The UK Transition Plan Taskforce this week (May 11) launched a call for evidence on the key principles of a credible transition plan.
It has asked UK companies to contribute feedback on its ‘sector-neutral’ framework, including its proposed three principles to guide firms when preparing their transition plans.
These are aligning with an economy-wide net zero transition, focusing on concrete actions which emphasise the near-term and are backed up by clear governance, and enabling periodic reporting and transparent verification.
Economic secretary to the Treasury and co-chairman of the taskforce, John Glen, said the call for evidence was the first of many opportunities for stakeholders to have a say.
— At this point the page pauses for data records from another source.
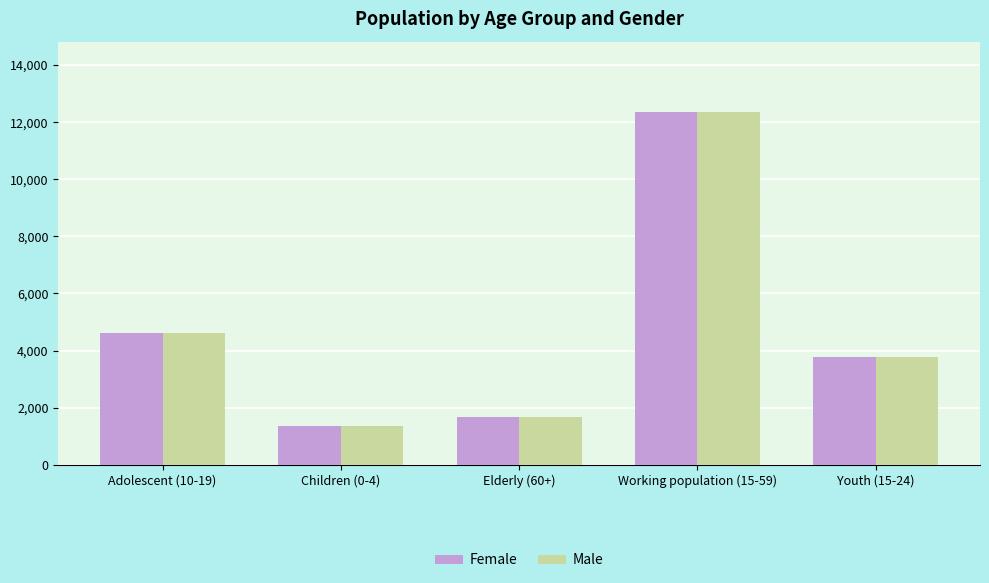

Reading right to left, transcribe all the data shown in this chart.

Female: 3782	12350	1666	1353	4612
Male: 3782	12350	1666	1353	4612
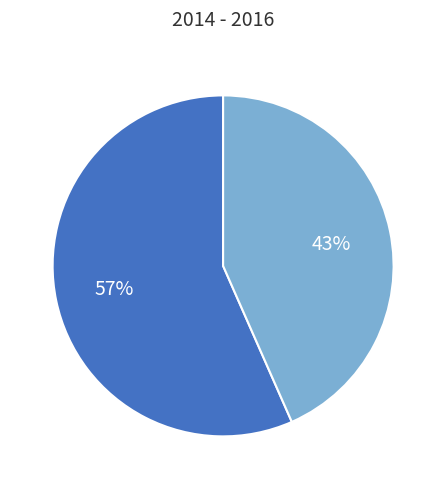

Does any single category account for the majority?

Yes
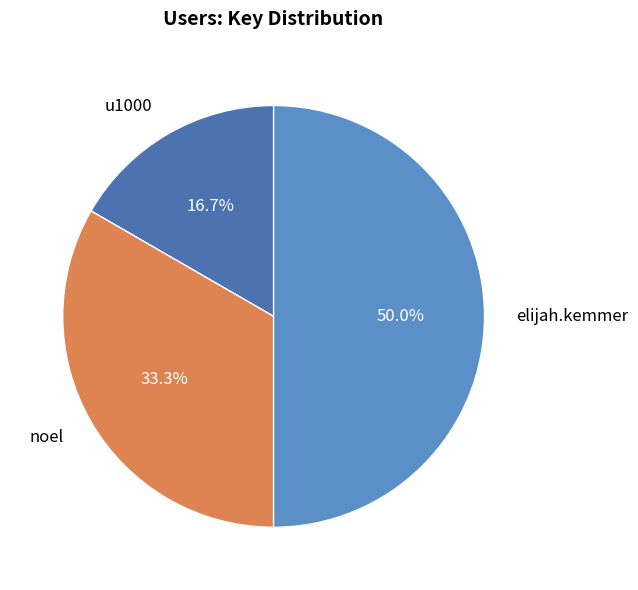

How many slices are in this pie chart?

3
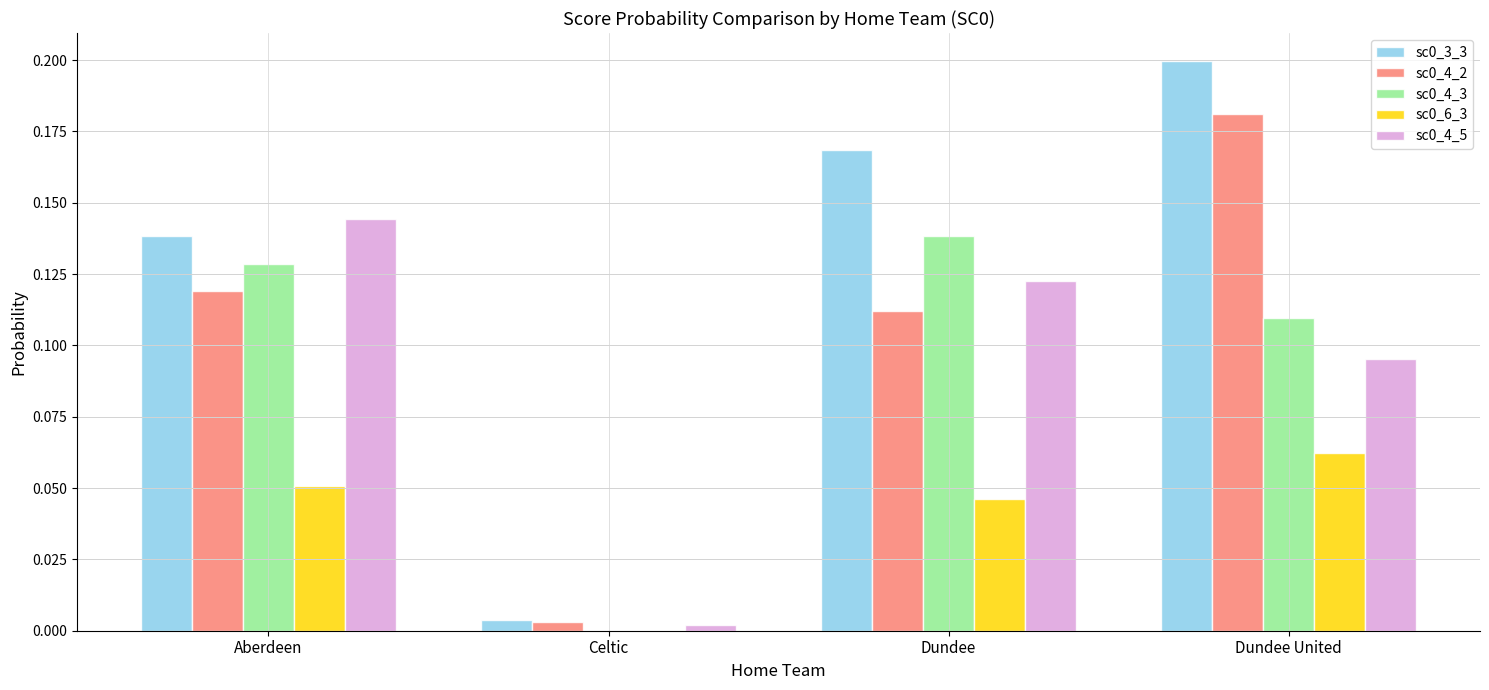

At which label is sc0_4_5 closest to 0?

Celtic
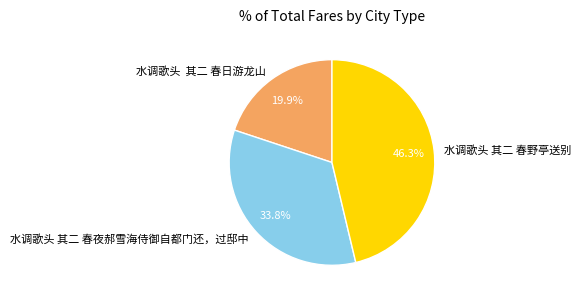

To the nearest percent, what percentage of the pie is 水调歌头 其二 春野亭送别?

46%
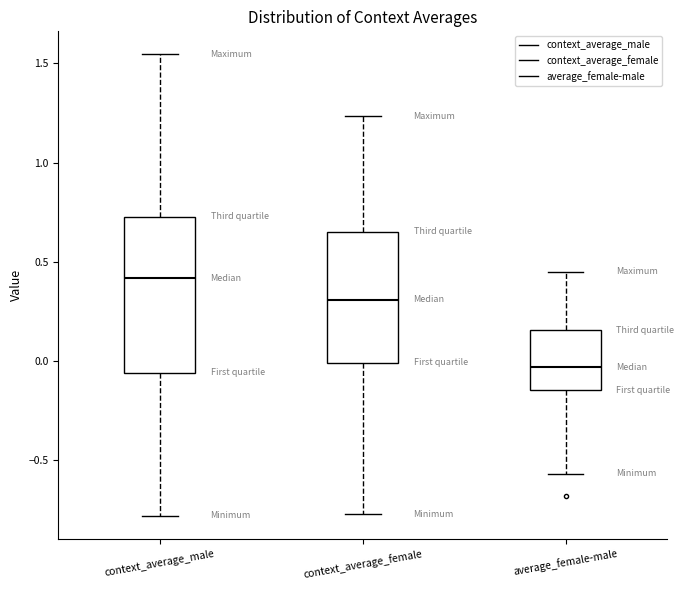

Where does the upper whisker of the box for context_average_female end on the y-axis? The values are not printed on the chart, so give them approximately, as read against the axis.

1.25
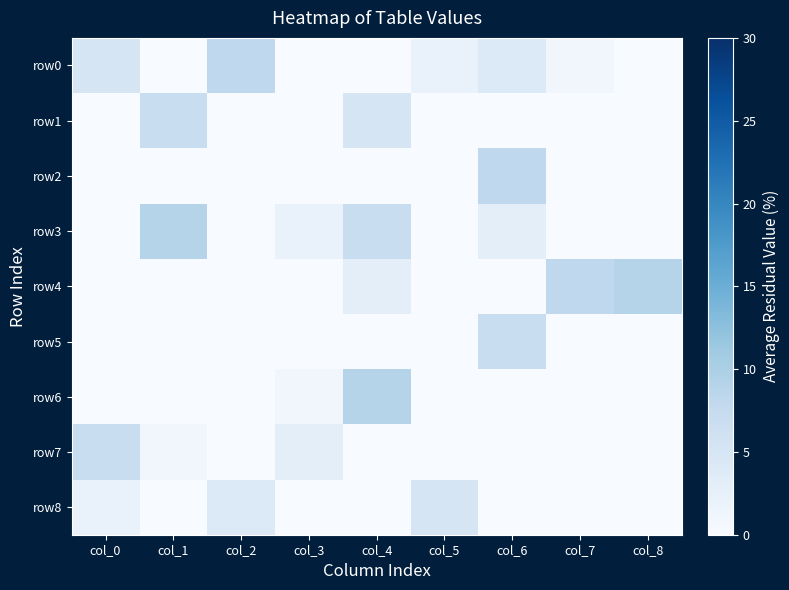

What is the total value across all series at col_1?

17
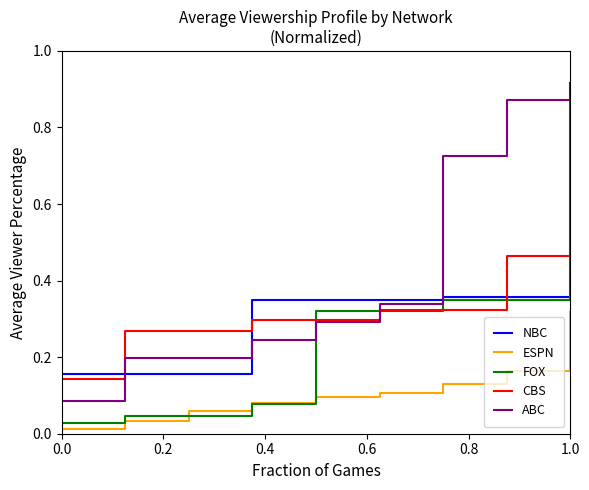

How many times do ABC and NBC cross each other?

3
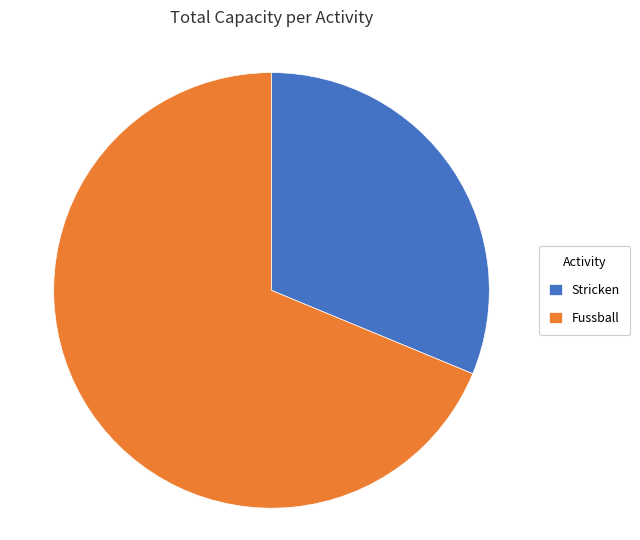

Is the sum of Stricken and Fussball greater than half?

Yes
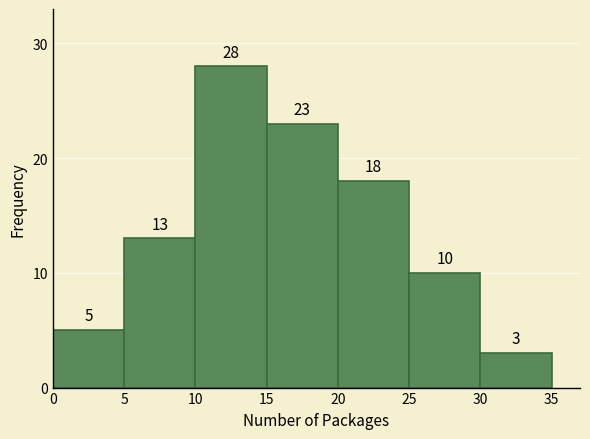

Reading left to right, transcribe this chart: for each bar, give the range it covers on the x-axis and its height.

0 to 5: 5
5 to 10: 13
10 to 15: 28
15 to 20: 23
20 to 25: 18
25 to 30: 10
30 to 35: 3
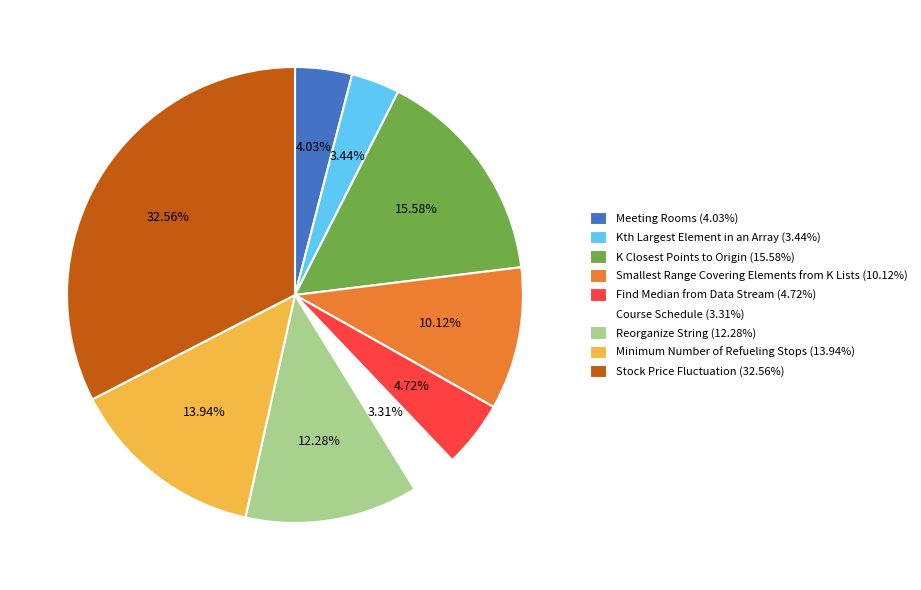

Does Stock Price Fluctuation (32.56%) account for over 50% of the chart?

No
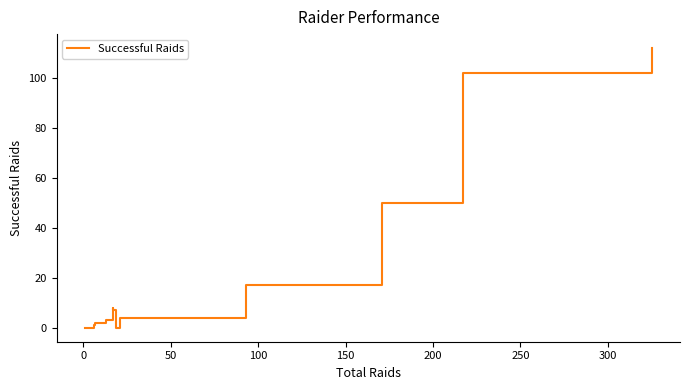

How many lines are shown in the chart?

1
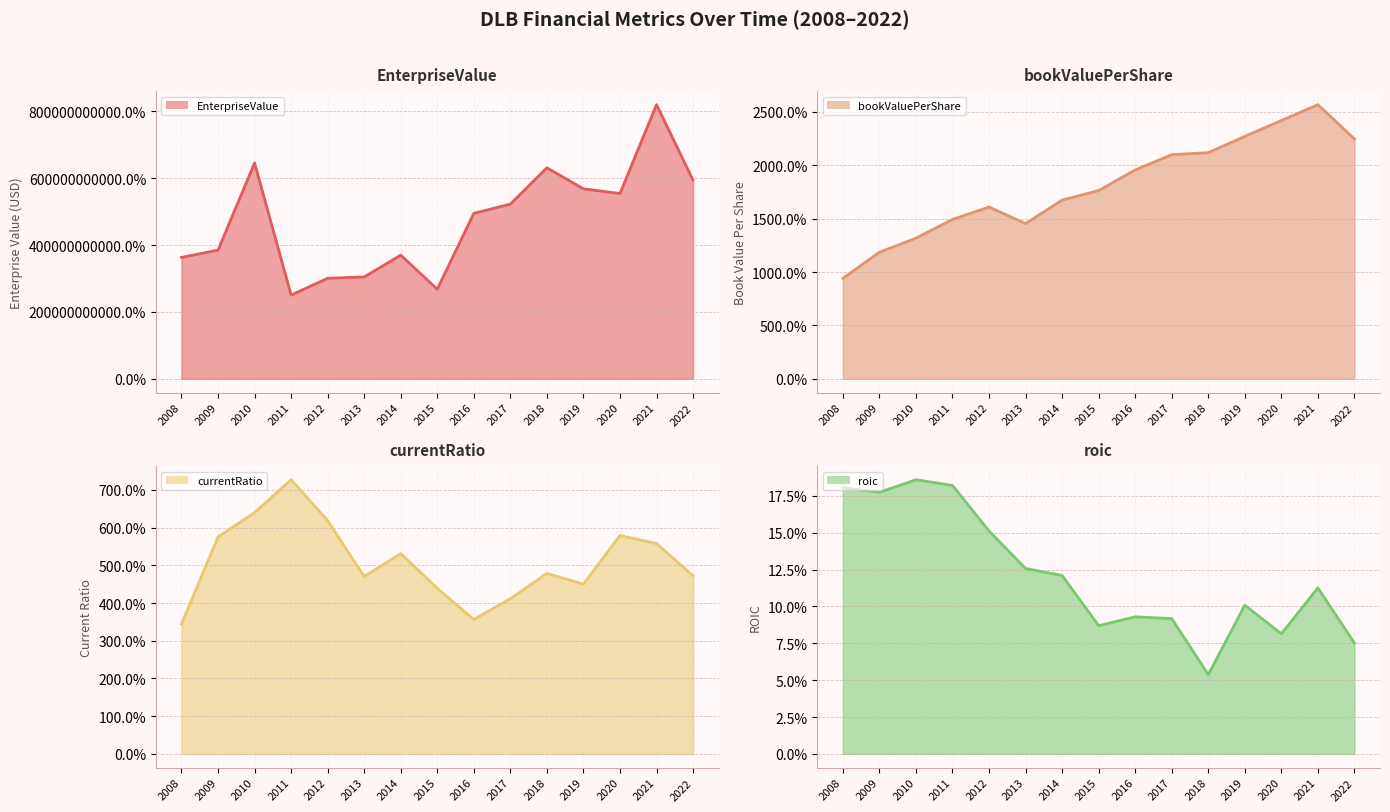

What is the average value of the roic line series?

0.1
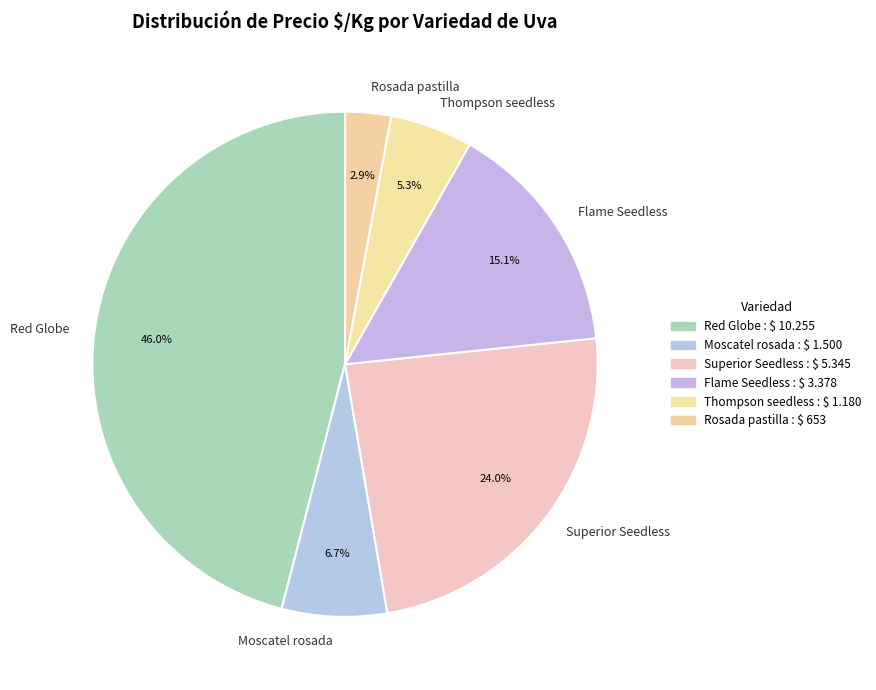

Which has a higher value, Superior Seedless or Red Globe?

Red Globe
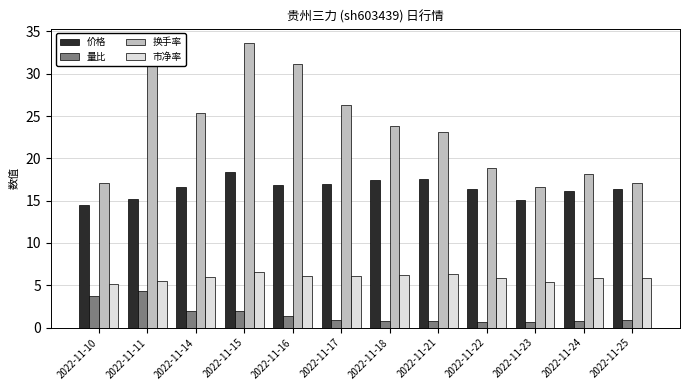

Which series changed the most between 2022-11-16 and 2022-11-21?

换手率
“By creating the gold standard for transition plan disclosures, we are helping investors to mobilise the capital needed to accelerate the net-zero transition and holding companies to account for their emission reduction pledges.”
Chief executive officer of Legal and General Investment Management, Michelle Scrimgeour, said there was a need for common standards and policies to support how businesses framed their action plans.
“It is only by working together that we can bring about the significant shift that is needed in the face of climate change.”
The taskforce was launched in April this year, and has a two-year mandate from the government to establish good practices for financial firms and company transition plans.
The framework for credible climate transition plans will inform future UK regulations for transition plan disclosures, and certain financial sector firms and listed companies will be required to publish a climate transition plan from 2023.
The consultation closes on July 13, after which the taskforce will develop and publish the framework.
Since January 1 this year, a number of UK companies are required to disclose climate-related information as part of the TCFD.
This includes regulated asset managers, who now have to disclose the climate-related attributes of their products.